Wife Died Of Cancer After Kidney Transplant
Suit: Wife Died Of Cancer After Kidney Transplant: Santa Rosa Man Accuses Memorial Hospital, Doctors Of Failing To Properly Screen Kidney From Michigan Woman
Published on August 15, 2006
© 2006- The Press Democrat
BYLINE: LORI A. CARTER
After three years on a transplant waiting list, Diane Jurrens hoped her new kidney would allow her to resume activities like theater, opera and entertaining others.
But six months after receiving a transplanted kidney at Santa Rosa Memorial Hospital, her husband said doctors delivered devastating news: The donor organ had to be removed; it was cancerous.
Jurrens died of cancer four months later. She was 48.
Her husband, Darwin Jurrens of Santa Rosa, is suing the hospital, its transplant center and medical personnel involved in the June 2005 transplant.
In the suit, Jurrens charges medical personnel failed to properly screen the donor and organ and they failed to quickly remove the cancerous kidney, which ultimately led to his wife’s death.
The suit, filed July 28 by Santa Rosa attorney Richard Sax, alleges negligence, malpractice and severe emotional distress. Jurrens is seeking unspecified monetary damages.
Memorial Hospital spokesman Kevin Andrus said it is hospital policy not to comment on pending litigation.
Andrus said the hospital hasn’t experienced similar problems with any other transplants at its Northern California Kidney Transplant Center. The center has performed 388 transplants since 1988.
Nor have there been any problems with Golden State Donor Services, which is responsible for providing suitable donor organs to the hospital, he said.
Golden State Donor Services is not named in the suit.

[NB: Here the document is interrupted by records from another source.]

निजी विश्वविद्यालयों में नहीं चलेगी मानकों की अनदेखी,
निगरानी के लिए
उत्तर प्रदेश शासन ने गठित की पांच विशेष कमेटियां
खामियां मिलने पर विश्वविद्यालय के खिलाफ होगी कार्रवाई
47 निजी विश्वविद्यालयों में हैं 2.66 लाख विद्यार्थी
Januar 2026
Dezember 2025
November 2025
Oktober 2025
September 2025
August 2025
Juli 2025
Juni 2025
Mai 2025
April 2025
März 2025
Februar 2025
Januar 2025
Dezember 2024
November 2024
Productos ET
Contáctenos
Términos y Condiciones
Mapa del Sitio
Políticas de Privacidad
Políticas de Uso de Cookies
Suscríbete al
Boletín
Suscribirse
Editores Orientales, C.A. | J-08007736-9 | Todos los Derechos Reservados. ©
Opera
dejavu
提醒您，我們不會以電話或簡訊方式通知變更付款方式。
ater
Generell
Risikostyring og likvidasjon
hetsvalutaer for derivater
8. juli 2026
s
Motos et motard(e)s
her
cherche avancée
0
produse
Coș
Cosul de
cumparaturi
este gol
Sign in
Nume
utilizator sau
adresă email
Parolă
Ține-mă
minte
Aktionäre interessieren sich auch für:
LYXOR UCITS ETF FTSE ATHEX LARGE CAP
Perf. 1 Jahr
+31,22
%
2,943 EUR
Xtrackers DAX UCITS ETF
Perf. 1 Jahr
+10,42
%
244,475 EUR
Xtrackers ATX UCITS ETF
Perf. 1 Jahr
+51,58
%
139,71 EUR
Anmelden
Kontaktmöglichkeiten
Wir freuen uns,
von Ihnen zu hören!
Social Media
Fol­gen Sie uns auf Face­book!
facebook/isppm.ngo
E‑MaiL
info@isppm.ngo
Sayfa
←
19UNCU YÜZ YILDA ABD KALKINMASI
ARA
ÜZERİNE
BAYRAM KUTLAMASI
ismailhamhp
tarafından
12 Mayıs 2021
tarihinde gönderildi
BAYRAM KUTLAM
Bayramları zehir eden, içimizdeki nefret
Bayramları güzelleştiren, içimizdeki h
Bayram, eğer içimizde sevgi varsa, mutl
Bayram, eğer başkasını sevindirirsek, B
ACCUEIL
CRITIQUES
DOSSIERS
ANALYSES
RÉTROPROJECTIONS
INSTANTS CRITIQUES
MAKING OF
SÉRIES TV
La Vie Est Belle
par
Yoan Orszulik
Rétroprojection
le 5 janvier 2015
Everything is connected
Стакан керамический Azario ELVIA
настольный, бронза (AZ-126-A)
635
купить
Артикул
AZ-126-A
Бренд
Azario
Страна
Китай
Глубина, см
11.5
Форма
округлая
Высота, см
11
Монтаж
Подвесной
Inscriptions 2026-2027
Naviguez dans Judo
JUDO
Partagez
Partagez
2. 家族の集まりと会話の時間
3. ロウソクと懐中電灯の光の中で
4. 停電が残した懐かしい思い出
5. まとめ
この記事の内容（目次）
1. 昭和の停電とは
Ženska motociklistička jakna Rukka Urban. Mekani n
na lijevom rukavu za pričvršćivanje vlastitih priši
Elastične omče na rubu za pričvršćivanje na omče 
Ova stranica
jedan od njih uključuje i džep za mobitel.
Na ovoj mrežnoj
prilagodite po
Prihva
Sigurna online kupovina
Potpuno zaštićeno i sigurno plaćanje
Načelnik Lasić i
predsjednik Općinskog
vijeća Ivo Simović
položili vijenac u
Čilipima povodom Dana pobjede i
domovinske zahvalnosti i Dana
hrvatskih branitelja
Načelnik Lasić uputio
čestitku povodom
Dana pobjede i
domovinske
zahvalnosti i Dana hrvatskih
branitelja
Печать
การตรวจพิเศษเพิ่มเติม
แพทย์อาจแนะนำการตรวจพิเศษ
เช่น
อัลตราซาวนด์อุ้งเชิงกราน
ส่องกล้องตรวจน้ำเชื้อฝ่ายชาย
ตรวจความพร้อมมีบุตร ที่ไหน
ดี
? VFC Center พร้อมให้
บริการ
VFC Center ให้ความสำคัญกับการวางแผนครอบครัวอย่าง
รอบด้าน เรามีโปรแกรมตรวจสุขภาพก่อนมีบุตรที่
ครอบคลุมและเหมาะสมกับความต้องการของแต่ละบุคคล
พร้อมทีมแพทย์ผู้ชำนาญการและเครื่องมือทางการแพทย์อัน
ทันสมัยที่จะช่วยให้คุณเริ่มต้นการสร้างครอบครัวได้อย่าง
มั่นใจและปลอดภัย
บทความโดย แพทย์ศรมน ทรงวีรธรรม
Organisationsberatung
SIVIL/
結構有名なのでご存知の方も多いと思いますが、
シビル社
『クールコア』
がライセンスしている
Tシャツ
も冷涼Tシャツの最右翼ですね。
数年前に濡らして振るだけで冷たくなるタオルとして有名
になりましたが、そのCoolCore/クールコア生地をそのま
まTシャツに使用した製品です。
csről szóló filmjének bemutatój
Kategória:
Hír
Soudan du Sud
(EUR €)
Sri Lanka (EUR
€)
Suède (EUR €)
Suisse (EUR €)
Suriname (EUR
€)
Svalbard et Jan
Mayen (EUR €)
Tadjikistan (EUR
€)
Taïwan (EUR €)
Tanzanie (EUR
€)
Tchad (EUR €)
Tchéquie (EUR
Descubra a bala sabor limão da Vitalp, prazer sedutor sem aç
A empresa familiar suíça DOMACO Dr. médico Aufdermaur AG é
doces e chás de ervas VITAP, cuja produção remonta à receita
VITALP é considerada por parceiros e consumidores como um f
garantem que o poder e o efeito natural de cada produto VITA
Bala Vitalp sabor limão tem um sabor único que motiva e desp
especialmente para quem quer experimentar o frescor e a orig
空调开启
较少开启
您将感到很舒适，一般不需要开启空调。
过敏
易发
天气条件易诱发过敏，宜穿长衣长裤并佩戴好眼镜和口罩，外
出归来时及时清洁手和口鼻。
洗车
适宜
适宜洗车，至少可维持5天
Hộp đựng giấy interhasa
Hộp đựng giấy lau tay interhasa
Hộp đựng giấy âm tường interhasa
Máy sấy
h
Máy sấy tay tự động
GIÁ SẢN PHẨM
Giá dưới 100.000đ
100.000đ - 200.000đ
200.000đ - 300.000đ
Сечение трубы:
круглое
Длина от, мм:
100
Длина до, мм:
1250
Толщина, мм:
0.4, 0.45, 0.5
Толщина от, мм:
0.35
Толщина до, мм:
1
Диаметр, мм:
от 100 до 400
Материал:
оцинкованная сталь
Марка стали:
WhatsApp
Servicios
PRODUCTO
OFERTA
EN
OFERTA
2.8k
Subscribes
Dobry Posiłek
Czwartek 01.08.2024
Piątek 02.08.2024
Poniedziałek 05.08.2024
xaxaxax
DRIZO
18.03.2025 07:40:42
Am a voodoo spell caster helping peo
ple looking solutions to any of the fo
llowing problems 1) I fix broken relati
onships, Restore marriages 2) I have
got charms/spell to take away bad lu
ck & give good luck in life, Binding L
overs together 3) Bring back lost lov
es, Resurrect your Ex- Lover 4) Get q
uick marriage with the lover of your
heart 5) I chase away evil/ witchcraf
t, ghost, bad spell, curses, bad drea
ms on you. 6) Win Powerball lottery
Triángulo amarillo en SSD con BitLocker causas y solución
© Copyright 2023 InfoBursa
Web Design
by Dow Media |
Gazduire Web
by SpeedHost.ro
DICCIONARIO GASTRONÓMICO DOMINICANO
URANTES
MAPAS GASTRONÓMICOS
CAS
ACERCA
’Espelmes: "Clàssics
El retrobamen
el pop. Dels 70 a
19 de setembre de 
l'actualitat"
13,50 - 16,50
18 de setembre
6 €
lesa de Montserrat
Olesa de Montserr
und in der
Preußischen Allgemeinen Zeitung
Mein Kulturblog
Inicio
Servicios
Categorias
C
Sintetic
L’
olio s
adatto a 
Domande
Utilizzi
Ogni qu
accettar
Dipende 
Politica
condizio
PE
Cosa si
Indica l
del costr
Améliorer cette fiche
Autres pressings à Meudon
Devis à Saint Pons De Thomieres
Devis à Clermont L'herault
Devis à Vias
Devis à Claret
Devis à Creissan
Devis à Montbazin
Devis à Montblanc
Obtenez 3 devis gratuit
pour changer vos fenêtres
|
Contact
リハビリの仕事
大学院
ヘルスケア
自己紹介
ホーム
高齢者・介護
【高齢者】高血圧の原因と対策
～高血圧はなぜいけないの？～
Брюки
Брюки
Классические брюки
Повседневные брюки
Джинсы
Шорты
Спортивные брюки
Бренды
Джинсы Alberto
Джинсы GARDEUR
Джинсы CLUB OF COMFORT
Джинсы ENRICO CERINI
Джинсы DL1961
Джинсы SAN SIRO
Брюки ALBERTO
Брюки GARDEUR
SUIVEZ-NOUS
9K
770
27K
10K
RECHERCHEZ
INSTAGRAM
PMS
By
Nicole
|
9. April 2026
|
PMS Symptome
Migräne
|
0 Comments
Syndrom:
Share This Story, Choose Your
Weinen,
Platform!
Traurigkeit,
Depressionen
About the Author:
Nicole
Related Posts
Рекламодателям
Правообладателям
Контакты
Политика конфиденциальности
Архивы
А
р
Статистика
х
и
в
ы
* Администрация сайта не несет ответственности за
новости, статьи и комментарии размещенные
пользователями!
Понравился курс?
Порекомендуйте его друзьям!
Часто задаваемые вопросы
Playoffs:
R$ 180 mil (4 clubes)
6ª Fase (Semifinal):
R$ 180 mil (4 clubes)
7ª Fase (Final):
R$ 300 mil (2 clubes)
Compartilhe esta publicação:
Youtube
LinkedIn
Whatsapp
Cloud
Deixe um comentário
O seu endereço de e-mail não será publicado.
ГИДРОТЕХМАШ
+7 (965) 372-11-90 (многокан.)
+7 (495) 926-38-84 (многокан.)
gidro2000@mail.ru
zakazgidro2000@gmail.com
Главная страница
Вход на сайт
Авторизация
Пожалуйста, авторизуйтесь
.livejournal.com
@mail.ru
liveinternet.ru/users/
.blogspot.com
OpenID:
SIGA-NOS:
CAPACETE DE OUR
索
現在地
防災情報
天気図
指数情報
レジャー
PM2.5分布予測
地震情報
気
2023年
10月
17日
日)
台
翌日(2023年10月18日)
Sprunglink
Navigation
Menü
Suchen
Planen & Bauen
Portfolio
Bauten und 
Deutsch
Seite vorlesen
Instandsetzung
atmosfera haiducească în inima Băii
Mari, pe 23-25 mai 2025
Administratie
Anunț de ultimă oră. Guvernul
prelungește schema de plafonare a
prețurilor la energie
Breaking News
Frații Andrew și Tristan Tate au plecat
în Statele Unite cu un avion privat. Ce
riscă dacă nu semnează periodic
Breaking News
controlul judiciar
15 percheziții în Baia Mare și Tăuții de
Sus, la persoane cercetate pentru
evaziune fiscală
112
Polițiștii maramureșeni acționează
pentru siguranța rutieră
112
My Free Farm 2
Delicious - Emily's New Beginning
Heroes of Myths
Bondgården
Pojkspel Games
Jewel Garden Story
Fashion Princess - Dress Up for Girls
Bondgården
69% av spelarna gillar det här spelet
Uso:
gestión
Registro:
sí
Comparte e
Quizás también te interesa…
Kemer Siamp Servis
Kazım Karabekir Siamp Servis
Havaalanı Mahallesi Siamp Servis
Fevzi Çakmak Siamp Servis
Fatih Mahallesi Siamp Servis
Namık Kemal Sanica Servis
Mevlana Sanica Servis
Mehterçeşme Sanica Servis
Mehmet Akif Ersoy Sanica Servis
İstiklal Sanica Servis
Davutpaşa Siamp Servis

Sax said the case is in its early stages, with investigators still trying to gather information about the deceased donor — a Michigan woman — her medical history, other potential organ recipients and what screening procedures were conducted on Jurrens’ transplanted kidney.
“We want to know if it was tested or not, or whether it was adequate,” he said.
Although born with deformed kidneys, Diane Jurrens lived a full life after receiving a transplanted kidney in 1985 at age 29, her husband said. She hoped a second new organ would give her another 15 good years.
An only child with no children, Jurrens lived with her husband of 14 years in Guam for a time but returned to California when her kidney failed. She underwent dialysis while on the transplant waiting list from 2002 to 2005.
Darwin Jurrens, 44, stopped working as a hardwood floor finisher as Diane’s health worsened and took over her in-home health care.
The suit says Jurrens felt sick shortly after her August 2005 discharge from Memorial and doctors denied her request to biopsy the new kidney to determine if it was causing her illness.
In March, Jurrens said, local doctors received information that his wife’s kidney donor had ovarian cancer and the donor’s other kidney was provided for transplant at UCLA Medical Center. That recipient, a 58-year-old man, was diagnosed with cancer from the transplanted kidney, he said.
On March 6, Jurrens’ doctors told her she had contracted cancer from the diseased kidney, the suit says. Two days later, the kidney was removed.
“By that time, she already had cancer cells in her stomach and lungs. I just knew from the time they told me about this that Diane was a goner because of the cancer,” Darwin Jurrens said. “But I thought she’d last a lot longer.”
During the next few months, Jurrens underwent dialysis and chemotherapy, but she died June 20.
Darrell McDonald, who works with Sax, said he is investigating a change in national organ screening procedures that no longer requires testing for cancer markers in organ donors.
David Heneghan, a spokesman for the California Transplant Donor Network in Oakland, said three main conditions rule out organ donation:
* HIV, the virus that causes AIDS.
* A certain strain of hepatitis B.
* Cancer that has metastasized outside the central nervous system.
A social-behavioral survey of the donor’s medical history is conducted to determine any pre-existing conditions or potential disqualifying factors.
If the donor’s ovarian cancer hadn’t been diagnosed and wasn’t in the family history, it may not have raised red flags, he said.
A donor organ would likely be scanned and physically examined before transplantation, said Annie Moore, a spokeswoman for the Richmond, Va.-based United Network for Organ Sharing, which administers the nation’s organ procurement and transplantation network and is named in Jurrens’ suit.
But, she said, not every disease can be detected or prevented.
“Anytime you have a transplant, there are risks that are involved, as in any operation,” Moore said. “And you also have to weigh the risks of life without the transplant.”
In addition to the hospital and the organ sharing network, the suit names Drs. Thomas Duckett, James Palleschi, Desmond Shapiro, Gopa Green and Benjamin Fritz and nurse Nancy Swick, who coordinates the transplant center.